INPUT DATA Start Marker

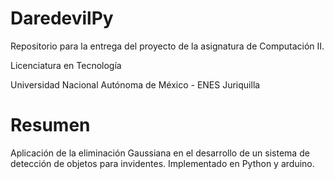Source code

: # DaredevilPy

Repositorio para la entrega del proyecto de la asignatura de Computación II. 

Licenciatura en Tecnología 

Universidad Nacional Autónoma de México - ENES Juriquilla 

# Resumen

Aplicación de la eliminación Gaussiana en el desarrollo de un sistema de detección de objetos para invidentes. Implementado en Python y arduino. 

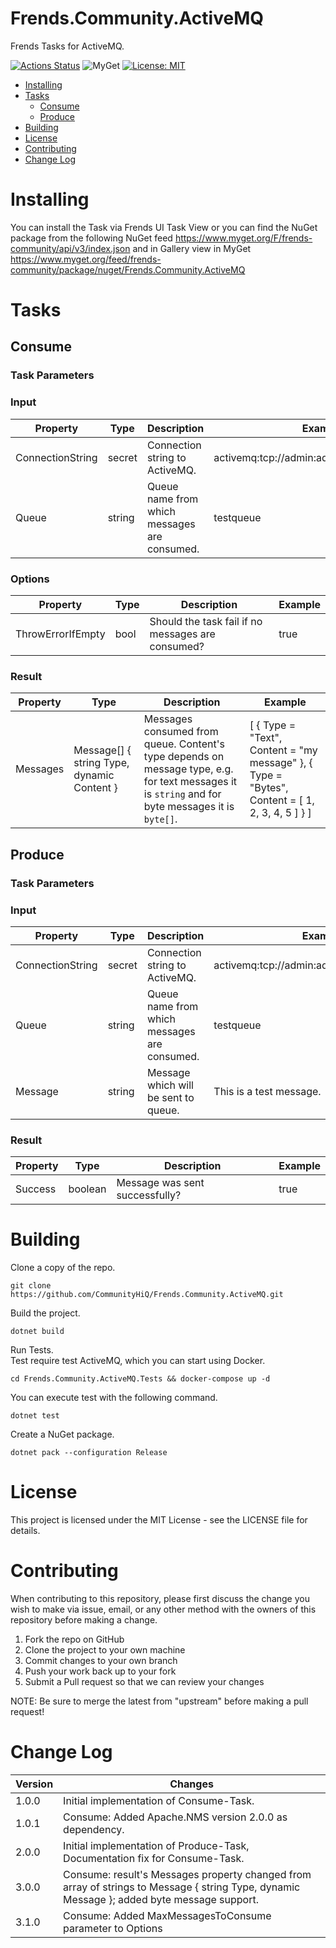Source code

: # Frends.Community.ActiveMQ
Frends Tasks for ActiveMQ.

[![Actions Status](https://github.com/CommunityHiQ/Frends.Community.ActiveMQ/workflows/PackAndPushAfterMerge/badge.svg)](https://github.com/CommunityHiQ/Frends.Community.ActiveMQ/actions)
![MyGet](https://img.shields.io/myget/frends-community/v/Frends.Community.ActiveMQ)
[![License: MIT](https://img.shields.io/badge/License-MIT-yellow.svg)](https://opensource.org/licenses/MIT)

- [Installing](#installing)
- [Tasks](#tasks)
  - [Consume](#consume)
  - [Produce](#produce)
- [Building](#building)
- [License](#license)
- [Contributing](#contributing)
- [Change Log](#change-log)

# Installing
You can install the Task via Frends UI Task View or you can find the NuGet package from the following NuGet feed
https://www.myget.org/F/frends-community/api/v3/index.json and in Gallery view in MyGet https://www.myget.org/feed/frends-community/package/nuget/Frends.Community.ActiveMQ

# Tasks

## Consume

### Task Parameters

### Input

| Property         | Type   | Description                                  | Example                                    |
|------------------|--------|----------------------------------------------|--------------------------------------------|
| ConnectionString | secret | Connection string to ActiveMQ.               | activemq:tcp://admin:admin@localhost:61616 |
| Queue            | string | Queue name from which messages are consumed. | testqueue                                  |

### Options

| Property          | Type | Description                                       | Example |
|-------------------|------|---------------------------------------------------|---------|
| ThrowErrorIfEmpty | bool | Should the task fail if no messages are consumed? | true    |

### Result

| Property | Type                                       | Description                                                                                                                                       | Example                                                                                        |
| ---------|--------------------------------------------|---------------------------------------------------------------------------------------------------------------------------------------------------|------------------------------------------------------------------------------------------------|
| Messages | Message[] { string Type, dynamic Content } | Messages consumed from queue. Content's type depends on message type, e.g. for text messages it is `string` and for byte messages it is `byte[]`. | [ { Type = "Text", Content = "my message" }, { Type = "Bytes", Content = [ 1, 2, 3, 4, 5 ] } ] |

## Produce

### Task Parameters

### Input

| Property         | Type   | Description                                  | Example                                    |
|------------------|--------|----------------------------------------------|--------------------------------------------|
| ConnectionString | secret | Connection string to ActiveMQ.               | activemq:tcp://admin:admin@localhost:61616 |
| Queue            | string | Queue name from which messages are consumed. | testqueue                                  |
| Message          | string | Message which will be sent to queue.         | This is a test message.                    |

### Result

| Property | Type     | Description                    | Example |
| ---------|----------|--------------------------------|---------|
| Success  | boolean  | Message was sent successfully? | true    |

# Building

Clone a copy of the repo.

`git clone https://github.com/CommunityHiQ/Frends.Community.ActiveMQ.git`

Build the project.

`dotnet build`

Run Tests.<br/>
Test require test ActiveMQ, which you can start using Docker.

`cd Frends.Community.ActiveMQ.Tests && docker-compose up -d`

You can execute test with the following command.

`dotnet test`

Create a NuGet package.

`dotnet pack --configuration Release`

# License

This project is licensed under the MIT License - see the LICENSE file for details.

# Contributing
When contributing to this repository, please first discuss the change you wish to make via issue, email, or any other method with the owners of this repository before making a change.

1. Fork the repo on GitHub
2. Clone the project to your own machine
3. Commit changes to your own branch
4. Push your work back up to your fork
5. Submit a Pull request so that we can review your changes

NOTE: Be sure to merge the latest from "upstream" before making a pull request!

# Change Log

| Version | Changes                                                                                                                                    |
|---------|--------------------------------------------------------------------------------------------------------------------------------------------|
| 1.0.0   | Initial implementation of Consume-Task.                                                                                                    |
| 1.0.1   | Consume: Added Apache.NMS version 2.0.0 as dependency.                                                                                     |
| 2.0.0   | Initial implementation of Produce-Task, Documentation fix for Consume-Task.                                                                |
| 3.0.0   | Consume: result's Messages property changed from array of strings to Message { string Type, dynamic Message }; added byte message support. |
| 3.1.0   | Consume: Added MaxMessagesToConsume parameter to Options                                                                                   |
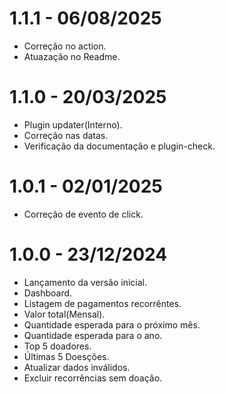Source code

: # 1.1.1 - 06/08/2025
* Correção no action.
* Atuazação no Readme.

# 1.1.0 - 20/03/2025
* Plugin updater(Interno).
* Correção nas datas.
* Verificação da documentação e plugin-check.

# 1.0.1 - 02/01/2025
* Correção de evento de click.

# 1.0.0 - 23/12/2024
* Lançamento da versão inicial.
* Dashboard.
* Listagem de pagamentos recorrêntes.
* Valor total(Mensal).
* Quantidade esperada para o próximo mês.
* Quantidade esperada para o ano.
* Top 5 doadores.
* Últimas 5 Doesções.
* Atualizar dados inválidos.
* Excluir recorrências sem doação.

INPUT DATA End Marker

# WHAT TO PRODUCE
Find the string "https" in the entries above. Copy each line where it occurs.

# SOLUTION TO THIS PROBLEM
[![Actions Status](https://github.com/CommunityHiQ/Frends.Community.ActiveMQ/workflows/PackAndPushAfterMerge/badge.svg)](https://github.com/CommunityHiQ/Frends.Community.ActiveMQ/actions)
![MyGet](https://img.shields.io/myget/frends-community/v/Frends.Community.ActiveMQ)
[![License: MIT](https://img.shields.io/badge/License-MIT-yellow.svg)](https://opensource.org/licenses/MIT)
https://www.myget.org/F/frends-community/api/v3/index.json and in Gallery view in MyGet https://www.myget.org/feed/frends-community/package/nuget/Frends.Community.ActiveMQ
`git clone https://github.com/CommunityHiQ/Frends.Community.ActiveMQ.git`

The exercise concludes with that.